Imprimer
Catégorie : France

Partout en France, vont se tenir une multitude d’actions pour les droits des femmes. Le Parti communiste, signataire de l’appel du Collectif national pour les droits des femmes, s’inscrit dans cette démarche, organise des actions comme dans le Vaucluse. Mina Idir, secrétaire départementale de cette fédération, nous dit comment elle envisage cette journée de mobilisation.

Pour le 8 mars, journée internationale des droits des femmes, beaucoup d’initiatives sont prévues dans notre département, surtout des initiatives associatives auxquelles nous apportons notre soutien.

La première action est que je serai en grève à partir de 15h40, et je répondrai personnellement à cet appel pour marquer que les femmes sont traitées différemment. Les femmes ont des doubles journées, avec leur travail et en plus les tâches ménagères qui continuent à être portées en grande majorité par elles. Nos salaires sont souvent inférieurs, nous sommes à temps partiel parce que nous n’avons pas d’autre choix. Notre travail est invisibilisé et dévalorisé, notre salaire est inférieur de 26 % à celui des hommes. De ce fait, à partir de 15 h 40 nous travaillons gratuitement.

Répondre à cet appel d’associations, de collectifs est important, et nous allons essayer de mobiliser les femmes à se mettre en grève à partir de 15 h 40 et à venir nous rejoindre pour un rassemblement et des prises de parole.

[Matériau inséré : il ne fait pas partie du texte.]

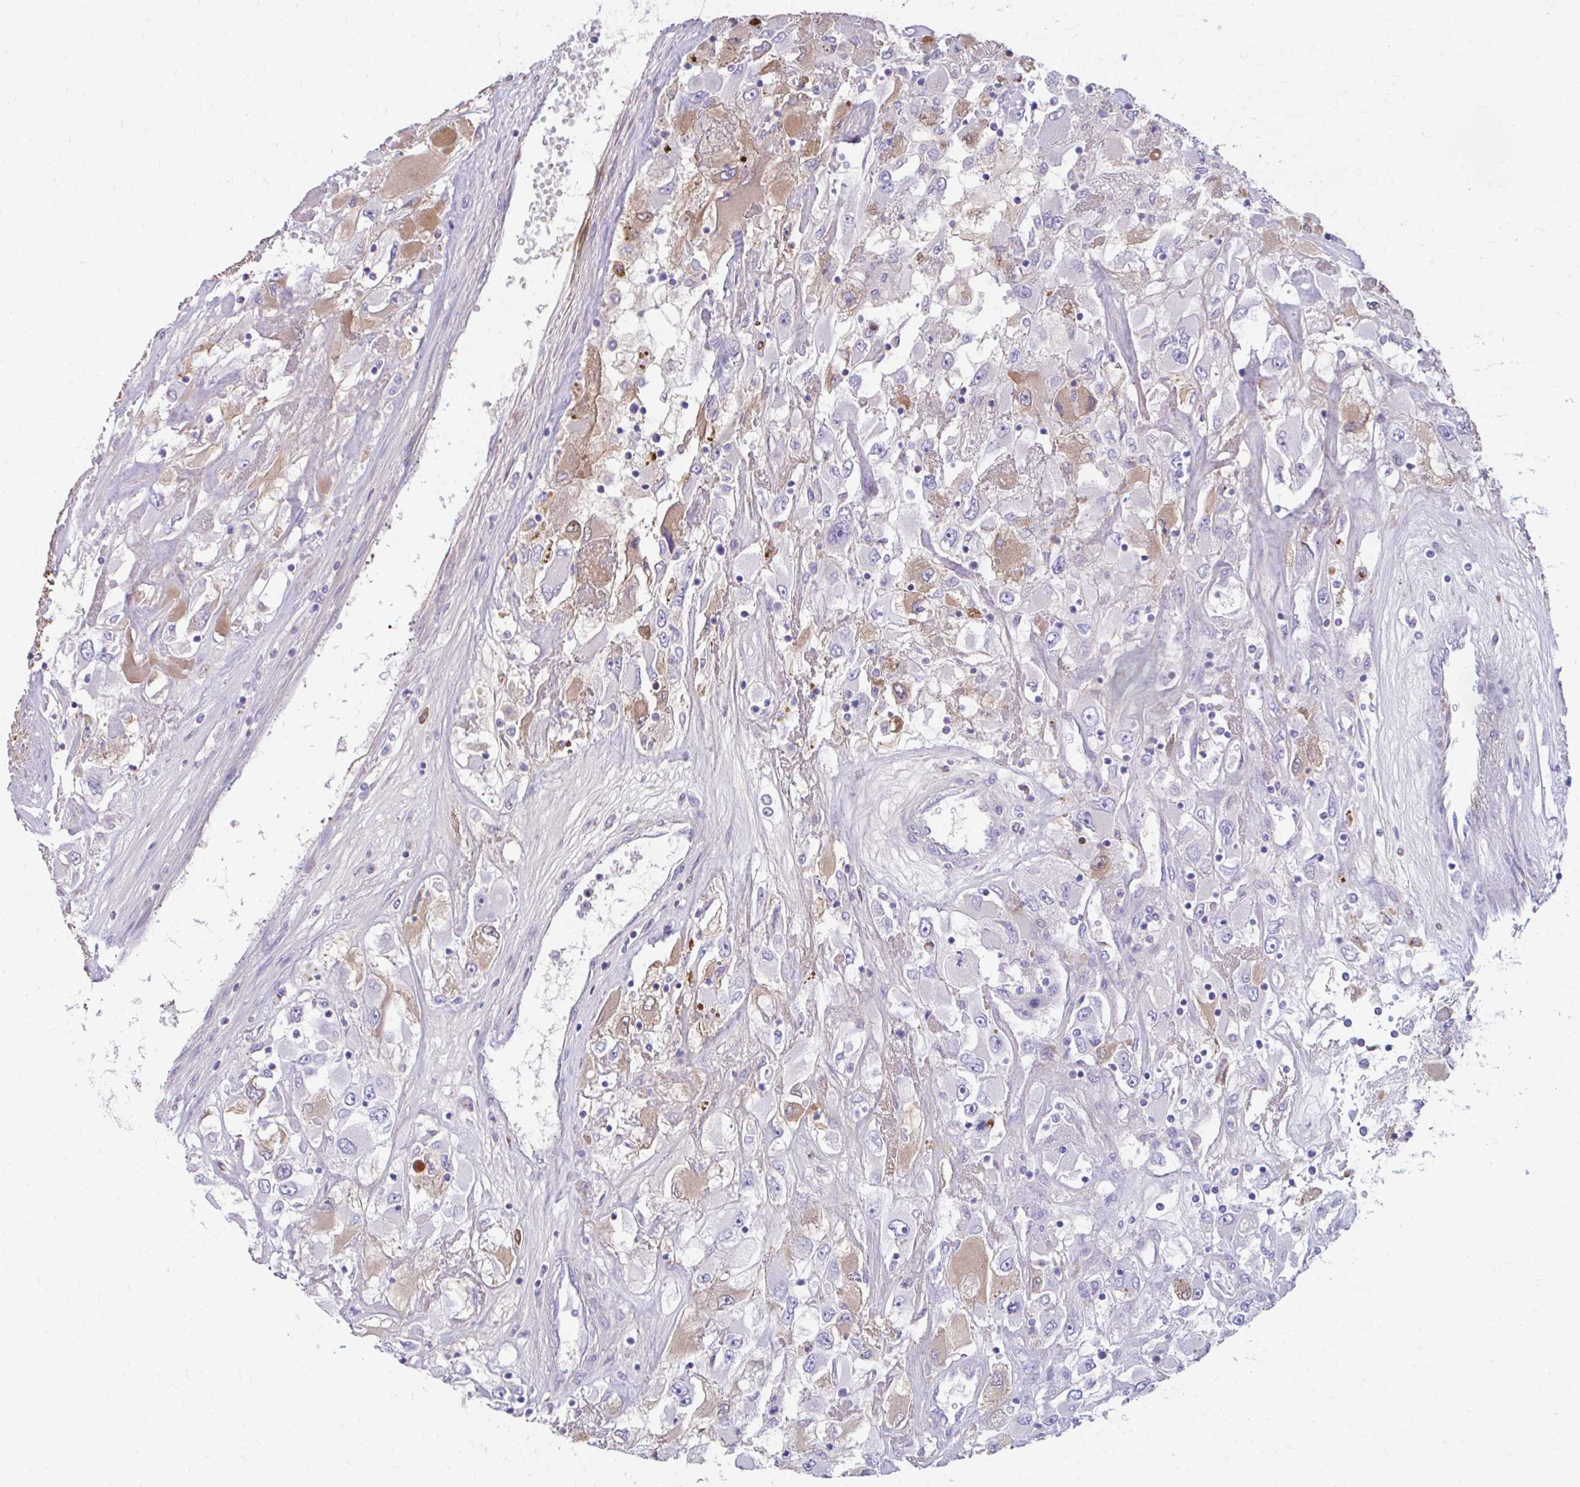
{"staining": {"intensity": "weak", "quantity": "<25%", "location": "cytoplasmic/membranous"}, "tissue": "renal cancer", "cell_type": "Tumor cells", "image_type": "cancer", "snomed": [{"axis": "morphology", "description": "Adenocarcinoma, NOS"}, {"axis": "topography", "description": "Kidney"}], "caption": "Renal cancer (adenocarcinoma) was stained to show a protein in brown. There is no significant positivity in tumor cells.", "gene": "CFH", "patient": {"sex": "female", "age": 52}}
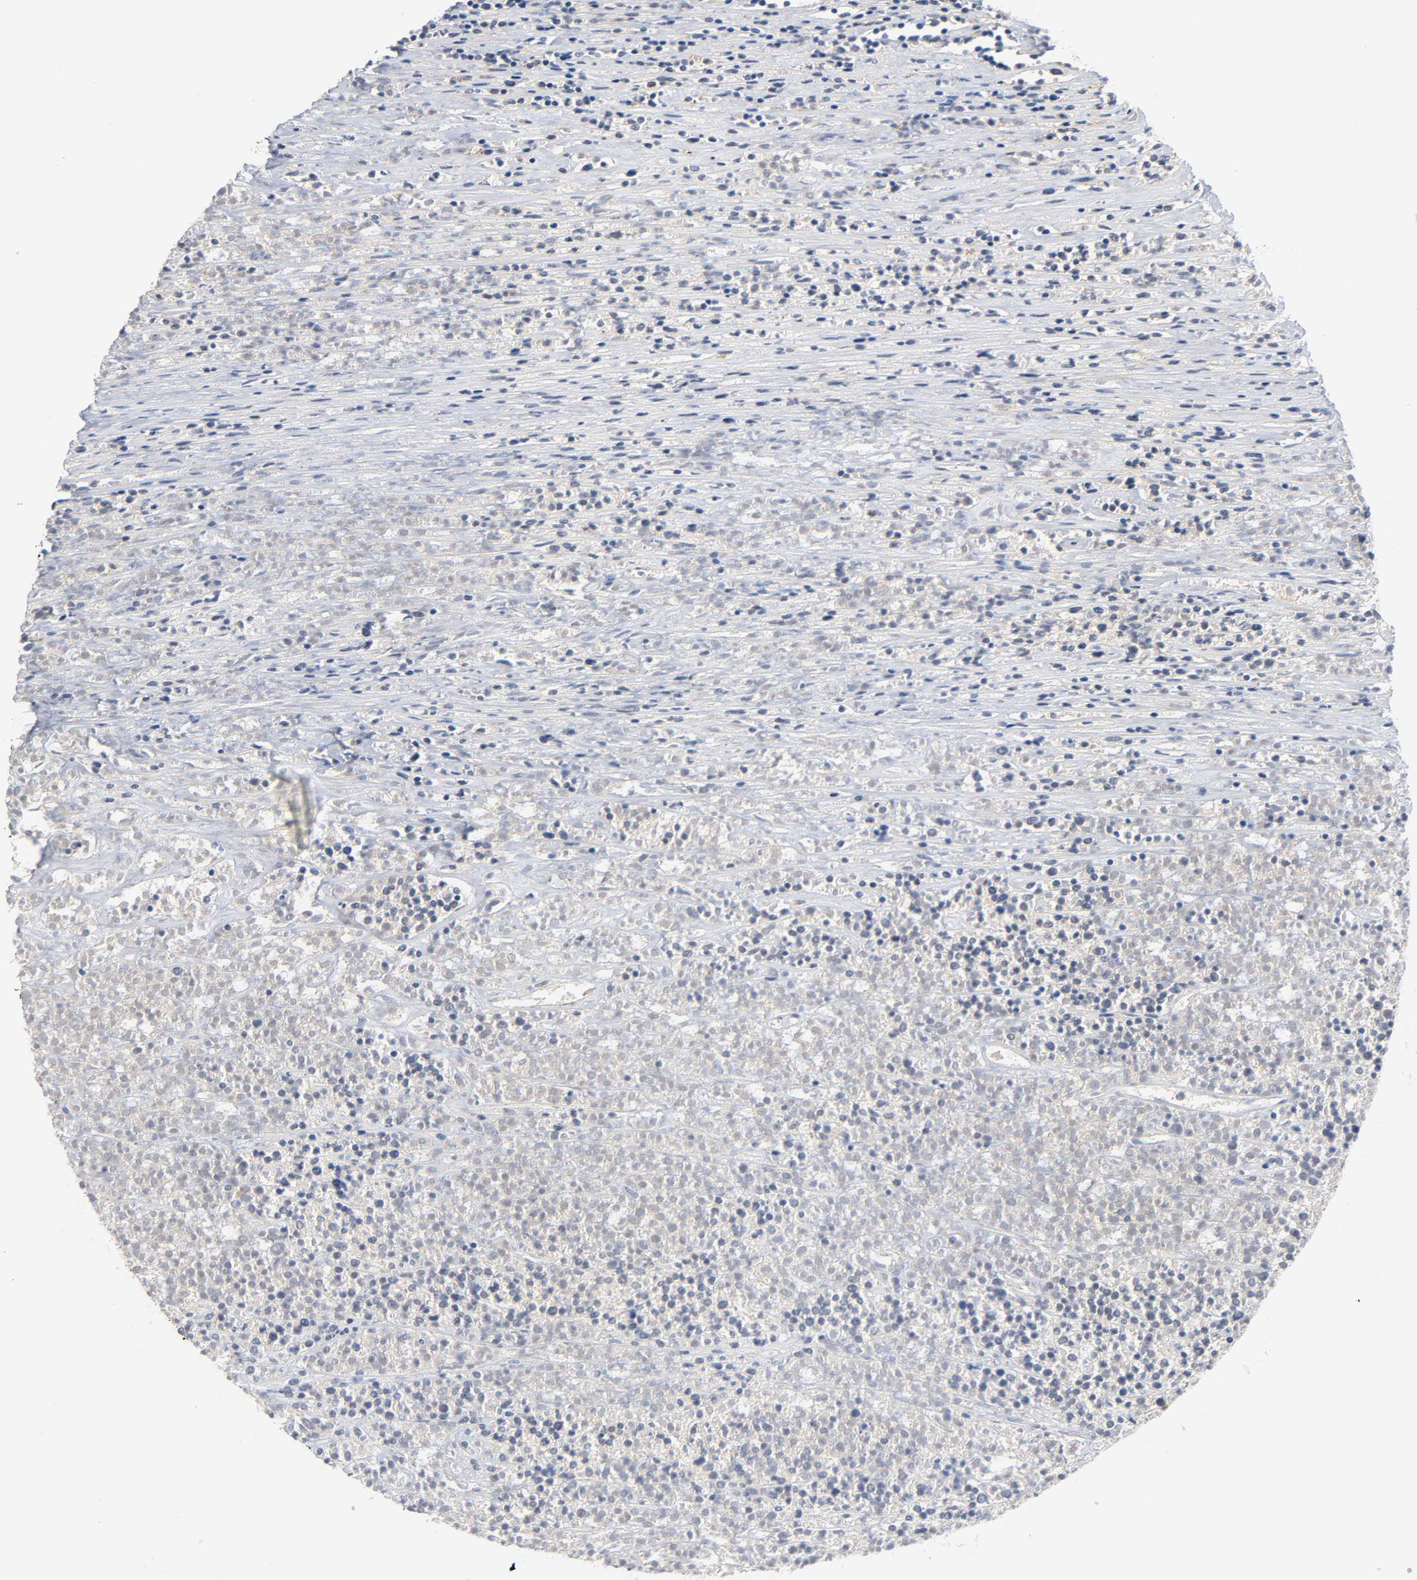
{"staining": {"intensity": "negative", "quantity": "none", "location": "none"}, "tissue": "lymphoma", "cell_type": "Tumor cells", "image_type": "cancer", "snomed": [{"axis": "morphology", "description": "Malignant lymphoma, non-Hodgkin's type, High grade"}, {"axis": "topography", "description": "Lymph node"}], "caption": "The micrograph reveals no significant expression in tumor cells of lymphoma.", "gene": "PRKAB1", "patient": {"sex": "female", "age": 73}}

Toute la journée des actions sont prévues à Avignon, à Carpentras, des moments de rencontre, d’échanges essentiels pour libérer la parole et développer le combat féministe.

L’actualité et les gilets jaunes ont montré une facette particulière et intéressante, c’est le nombre de femmes engagées chez les gilets jaunes, les femmes qui souvent n’ont jamais fait grève, manifesté, et qui ont commencé à s’exprimer en se mobilisant dans les ronds-points, manifestent le week-end et souvent portent ce mouvement et la contestation. Elles ont organisé des manifestations de femmes, et n’ont pas à pâlir du nombre de manifestants. Cela montre bien la souffrance et les violences subies par les femmes, de la vie privée à la vie publique, à la vie professionnelle.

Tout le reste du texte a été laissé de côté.